Search the entries below for the line containing "ring tip: (460, 928)"; from there to the end, return every line exactly and add nothing.

──────── Listed entries ────────

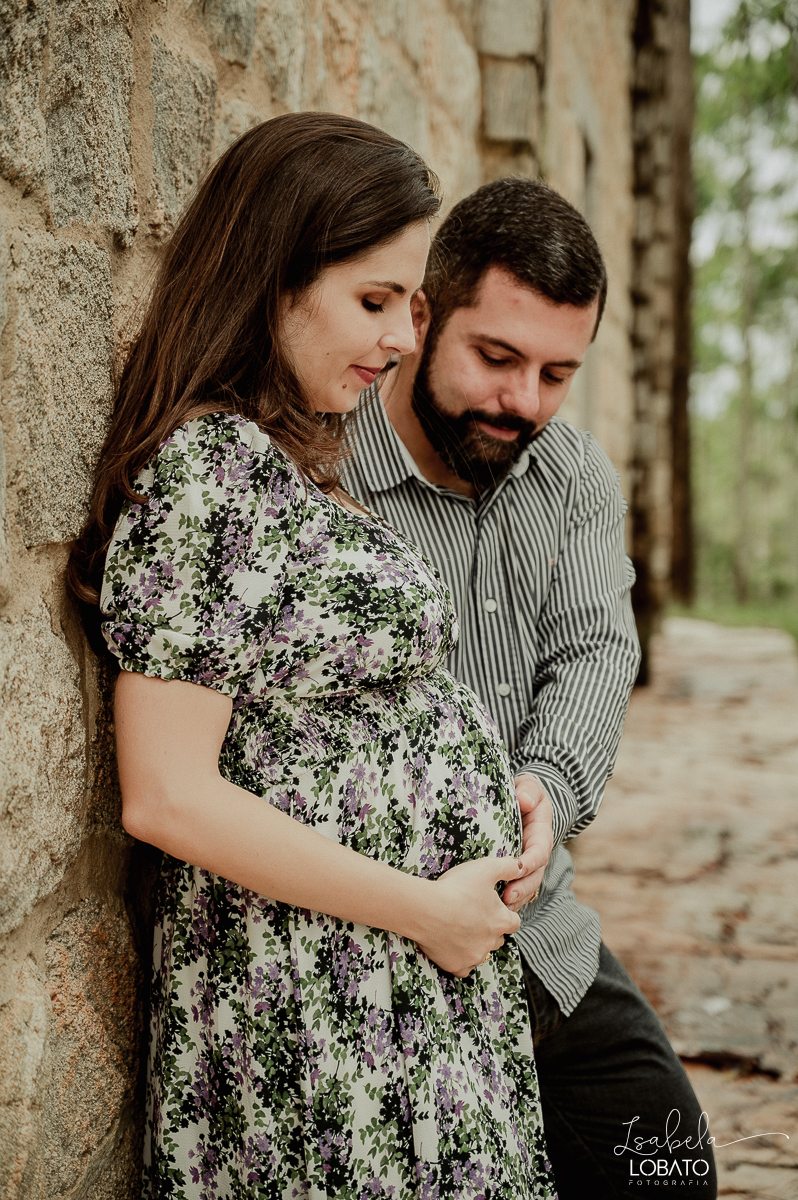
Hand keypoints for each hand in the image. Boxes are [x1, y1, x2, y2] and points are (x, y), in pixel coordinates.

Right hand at [414, 856, 524, 976]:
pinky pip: (464, 968)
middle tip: (473, 916)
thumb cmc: (456, 888)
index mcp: (502, 921)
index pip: (514, 922)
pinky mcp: (457, 966)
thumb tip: (521, 865)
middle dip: (490, 930)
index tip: (492, 908)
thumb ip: (508, 866)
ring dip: (475, 944)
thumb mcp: (485, 868)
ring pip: (482, 953)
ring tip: (460, 928)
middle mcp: (492, 942)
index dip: (504, 914)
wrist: (426, 909)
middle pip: (498, 938)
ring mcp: (474, 956)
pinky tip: (451, 946)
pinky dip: (460, 959)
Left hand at [502, 774, 553, 912]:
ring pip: (525, 886)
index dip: (531, 860)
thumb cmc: (526, 792)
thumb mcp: (530, 785)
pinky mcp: (515, 870)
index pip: (540, 851)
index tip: (519, 866)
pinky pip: (514, 887)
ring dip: (515, 898)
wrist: (524, 800)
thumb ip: (529, 790)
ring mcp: (527, 863)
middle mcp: (536, 853)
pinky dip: (506, 898)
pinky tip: (492, 907)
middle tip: (508, 898)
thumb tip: (524, 801)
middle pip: (534, 875)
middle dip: (523, 888)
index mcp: (541, 834)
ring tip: (499, 909)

────────

- [Answer area]
ring tip: (460, 928)
middle mcp: (492, 942)
index dip: (504, 914)
wrist: (426, 909)
middle pip: (498, 938)
ring mcp: (474, 956)
pinky tip: (451, 946)
pinky dip: (460, 959)
Left hand at [502, 774, 553, 912]:
ring pip: (525, 886)
index dip: (531, 860)
thumb cmc: (526, 792)
thumb mcp: (530, 785)
pinky mcp: (515, 870)
index pip: (540, 851)
index tip: (519, 866)
pinky pip: (514, 887)
ring dip: (515, 898)
wrist: (524, 800)
thumb ip: (529, 790)
ring mcp: (527, 863)
middle mcp: (536, 853)
pinky dip: (506, 898)
pinky tip: (492, 907)
middle tip: (508, 898)
thumb tip: (524, 801)
middle pip: (534, 875)
middle dip: (523, 888)
index mcp: (541, 834)
ring tip: (499, 909)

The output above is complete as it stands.